James, who has accrued 15 assists in three career outings, has dished out 12 once this season and 11 in six other games.
So could he get 20?
"That's a lot of pressure," James said at the time of Coach K's prediction. "But it's more pressure on our shooters. I'm going to get them the ball."
He has done that in countless ways, perfecting the cross-court, no-look whip pass to the corner for an open three-pointer for either Ray Allen or Shane Battier or Mario Chalmers.
Wednesday in Atlanta, he had eight assists in the fourth quarter alone.
Thursday against Chicago, he fired a dart to Dwyane Wade through the tightest of spaces, something that Jay Cutler might not have been capable of replicating.
Someday, he'll do it.
It's even more mind-boggling now, after watching LeBron James just miss so many triple-doubles, to consider what Oscar Robertson accomplished.
LeBron James knows his basketball history.
Pat Riley knew that when they met in the summer of 2010, and he used that understanding in his appeal for James to join the Miami Heat. The Heat president spoke with James about taking on less scoring burden, surrounded by other stars, but perhaps taking a shot at Oscar Robertson's remarkable accomplishment of averaging a triple-double over the course of a season.
James soon acknowledged that it might not be realistic.
"Unbelievable feat," he said. "I don't believe it will ever be matched."
So far, he's been correct.
James had four triple-doubles in his first season, none in his second Heat season (until the championship clincher against Oklahoma City) and has two this season.
Over and over, he's been close.
Sometimes big leads have benched him early.
Sometimes he's emphasized one area over the other.
For instance, this season, he's had double-digit scoring in every game, double-digit rebounds in 18 games and double-digit assists in eight games.
And yet, those last two categories have only matched up twice.
So let's not set the goal quite so high.
Only once in his career has James recorded triple-doubles in three straight games, back in 2009.
How about trying to make it five?
Against Charlotte, LeBron James got everything he wanted, except on two attempts.
Sure, it was against Charlotte at home, but LeBron James had still done plenty to spike the degree of difficulty.
He had pushed for the Miami Heat to stay to watch the Super Bowl after a game in Toronto, which meant arriving at home after 4 a.m. And he had taken his kids to school a few hours later, leaving him sleepy when the second game of the back-to-back started.

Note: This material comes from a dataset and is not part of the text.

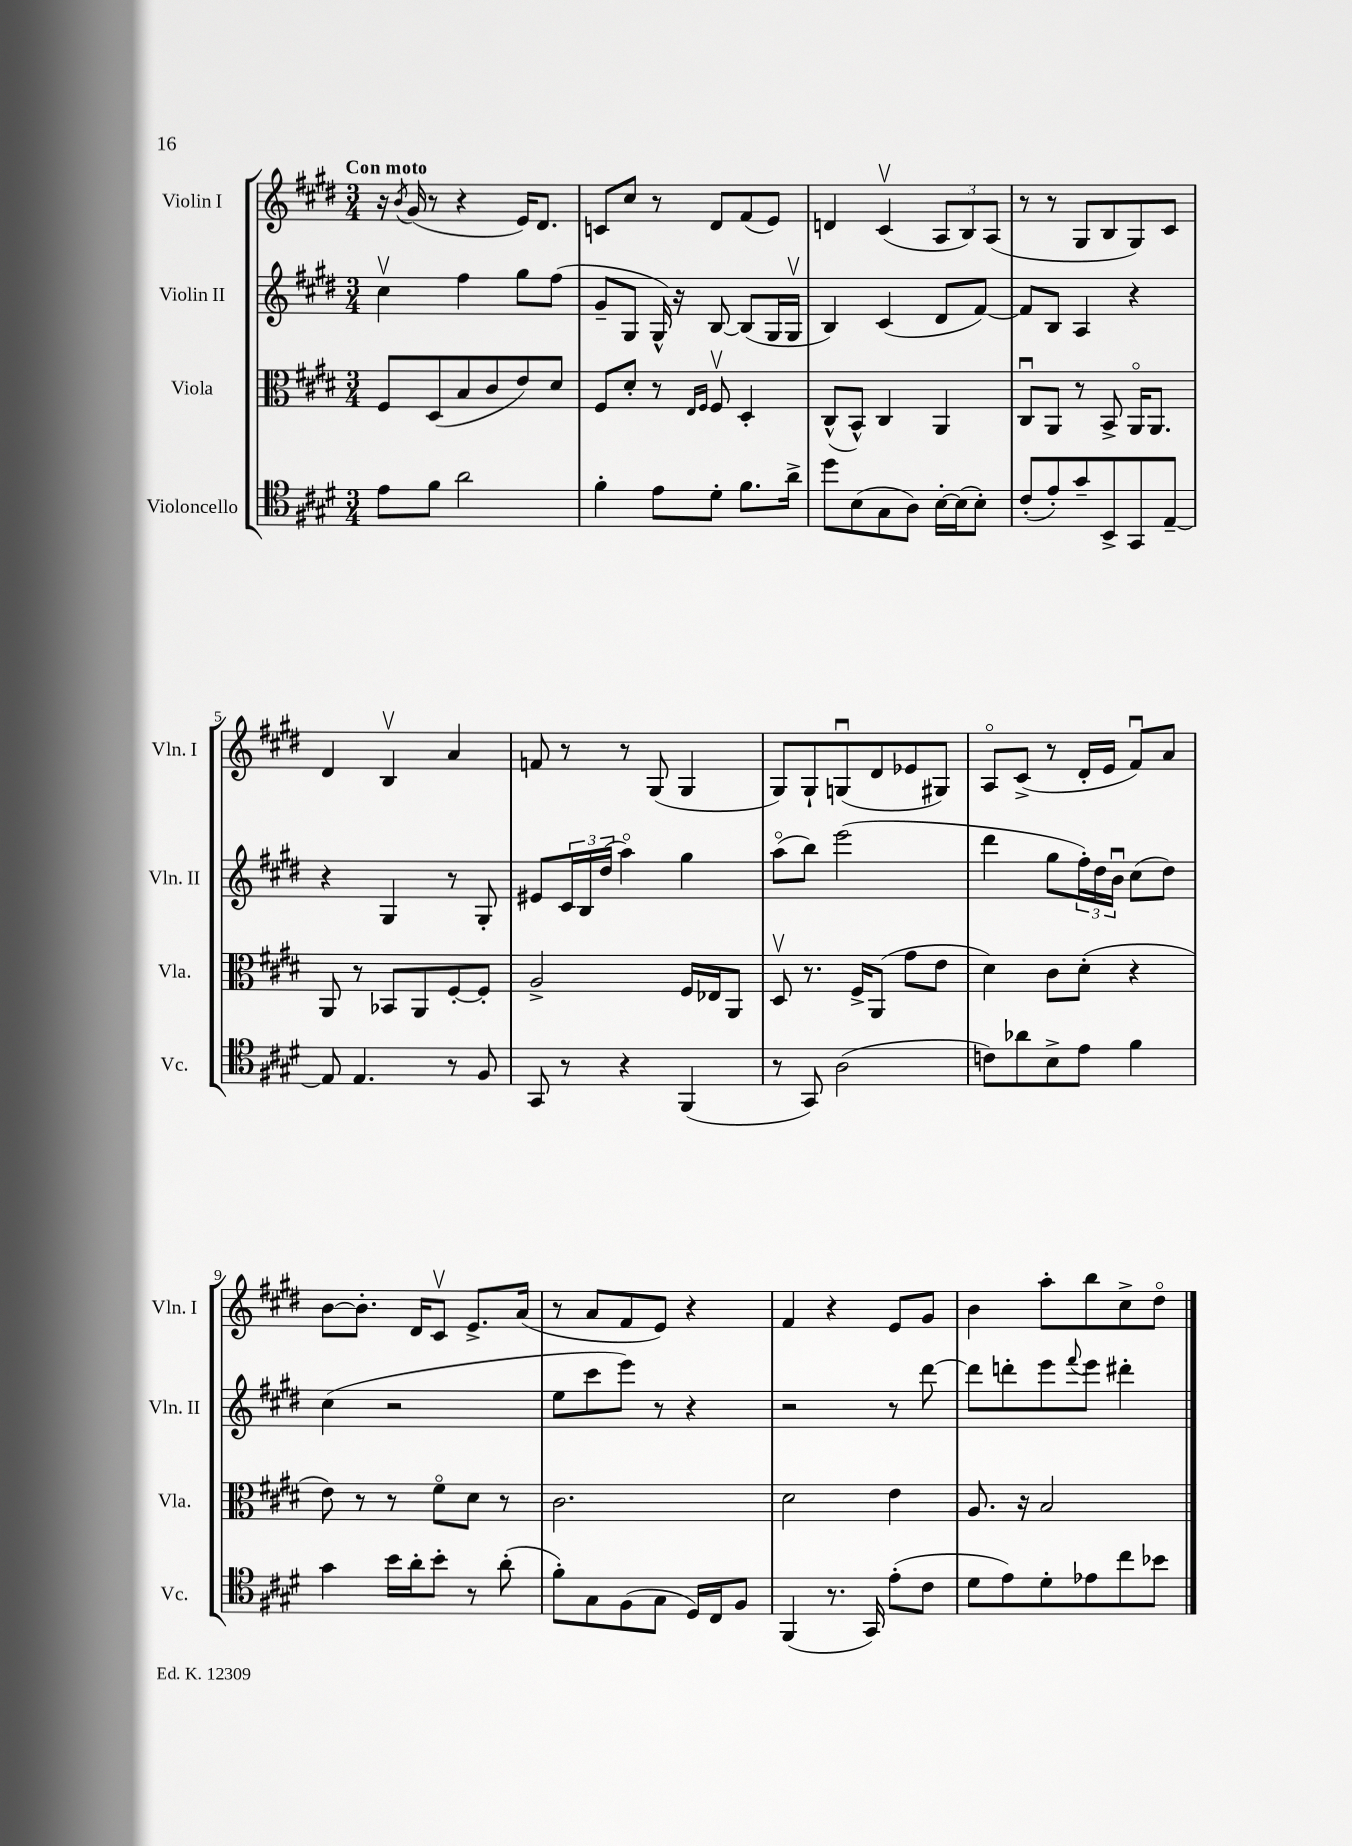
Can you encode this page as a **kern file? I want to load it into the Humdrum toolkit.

Then he made 13-of-14 shots.
The one he missed?
“I don't cry about fouls, but I got fouled on it,” James said. “It never stopped me before. But I missed a layup. It sucks.”
Rest assured, the Bobcats felt worse about his evening.
That was part of a stretch in which James converted a ridiculous 60-of-80 shots.
And it was one of five games this season—including Thursday in Chicago—that he has made at least 70 percent of his shots. Thursday, he managed to make 11-of-15 even while one attempt, a flubbed dunk as he lost the ball on the leap, was initially ruled a turnover and probably should have stayed as such.
This leaves only one thing left:
Can he get out of a game, while taking at least 10 shots, and not missing any?
If Pau Gasol did it in 2010, James can too.
And, one of these nights, when he shows the selectivity that he has so frequently of late, he will.
Great at home? Sure. But historically, LeBron James's greatest offensive explosions have come on the road.
LeBron James is averaging 27.2 points per game for the Miami Heat this season.
He has yet to crack 40 in any contest.
That might seem a surprise, but here's an even bigger one:
Over the course of his career, James has scored at least 50 points in nine games.
And none of those came at home.
(With the latter being his lone time with the Heat.)
James has spoken often of his preference for playing on the road, and for his career, he's scored more in hostile arenas (28.4 versus 26.8). Yet this season, he's actually been equally productive at home and on the road, and he's been more efficient when inside AmericanAirlines Arena, shooting a staggering 59 percent, including 43 percent from behind the arc.
So maybe it happens this season in front of the Miami fans.
Maybe even this Sunday, with Cleveland visiting.